Exercise task:
Copy out all the entries below, changing "common name" to "vernacular name" wherever it occurs and leaving everything else the same.
-- start Data provided --
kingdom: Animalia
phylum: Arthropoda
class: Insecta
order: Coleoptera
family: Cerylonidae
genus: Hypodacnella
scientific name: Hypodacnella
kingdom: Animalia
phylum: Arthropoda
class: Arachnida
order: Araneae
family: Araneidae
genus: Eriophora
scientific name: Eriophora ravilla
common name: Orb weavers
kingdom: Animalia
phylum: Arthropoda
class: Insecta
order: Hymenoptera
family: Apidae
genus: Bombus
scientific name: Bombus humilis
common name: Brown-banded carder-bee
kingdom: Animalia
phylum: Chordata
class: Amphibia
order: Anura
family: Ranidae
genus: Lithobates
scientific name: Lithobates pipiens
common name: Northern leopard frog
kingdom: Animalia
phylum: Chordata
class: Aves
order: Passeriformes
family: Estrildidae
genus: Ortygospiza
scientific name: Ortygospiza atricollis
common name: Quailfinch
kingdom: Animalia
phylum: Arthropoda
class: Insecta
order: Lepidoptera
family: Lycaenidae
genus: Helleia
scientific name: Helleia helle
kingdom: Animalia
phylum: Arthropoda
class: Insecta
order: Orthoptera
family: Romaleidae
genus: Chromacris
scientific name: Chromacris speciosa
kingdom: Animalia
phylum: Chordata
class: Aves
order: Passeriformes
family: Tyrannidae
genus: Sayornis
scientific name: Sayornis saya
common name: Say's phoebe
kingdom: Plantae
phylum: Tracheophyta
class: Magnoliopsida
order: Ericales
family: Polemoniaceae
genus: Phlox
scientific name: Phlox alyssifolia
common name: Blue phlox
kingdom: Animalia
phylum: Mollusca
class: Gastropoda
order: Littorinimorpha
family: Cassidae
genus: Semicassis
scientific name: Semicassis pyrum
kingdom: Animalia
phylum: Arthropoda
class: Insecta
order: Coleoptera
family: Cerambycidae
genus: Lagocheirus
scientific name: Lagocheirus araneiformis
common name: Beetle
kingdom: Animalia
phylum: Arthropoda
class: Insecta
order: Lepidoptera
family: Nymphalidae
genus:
-- end Data provided --
Answer to the exercise:
kingdom: Animalia
phylum: Arthropoda
class: Insecta
order: Coleoptera
family: Cerylonidae
genus: Hypodacnella
scientific name: Hypodacnella
kingdom: Animalia
phylum: Arthropoda
class: Arachnida
order: Araneae
family: Araneidae
genus: Eriophora
scientific name: Eriophora ravilla
vernacular name: Orb weavers
kingdom: Animalia
phylum: Arthropoda
class: Insecta
order: Hymenoptera
family: Apidae
genus: Bombus
scientific name: Bombus humilis
vernacular name: Brown-banded carder-bee
kingdom: Animalia
phylum: Chordata
class: Amphibia
order: Anura
family: Ranidae
genus: Lithobates
scientific name: Lithobates pipiens
vernacular name: Northern leopard frog
kingdom: Animalia
phylum: Chordata
class: Aves
order: Passeriformes
family: Estrildidae
genus: Ortygospiza
scientific name: Ortygospiza atricollis
vernacular name: Quailfinch
kingdom: Animalia
phylum: Arthropoda
class: Insecta
order: Lepidoptera
family: Lycaenidae
genus: Helleia
scientific name: Helleia helle
kingdom: Animalia
phylum: Arthropoda
class: Insecta
order: Orthoptera
family: Romaleidae
genus: Chromacris
scientific name: Chromacris speciosa
kingdom: Animalia
phylum: Chordata
class: Aves
order: Passeriformes
family: Tyrannidae
genus: Sayornis
scientific name: Sayornis saya
vernacular name: Say's phoebe
kingdom: Plantae
phylum: Tracheophyta
class: Magnoliopsida
order: Ericales
family: Polemoniaceae
genus: Phlox
scientific name: Phlox alyssifolia
vernacular name: Blue phlox
kingdom: Animalia
phylum: Mollusca
class: Gastropoda
order: Littorinimorpha
family: Cassidae
genus: Semicassis
scientific name: Semicassis pyrum
kingdom: Animalia
phylum: Arthropoda
class: Insecta
order: Coleoptera
family: Cerambycidae
genus: Lagocheirus
scientific name: Lagocheirus araneiformis
vernacular name: Beetle
kingdom: Animalia
phylum: Arthropoda
class: Insecta
order: Lepidoptera
family: Nymphalidae
genus:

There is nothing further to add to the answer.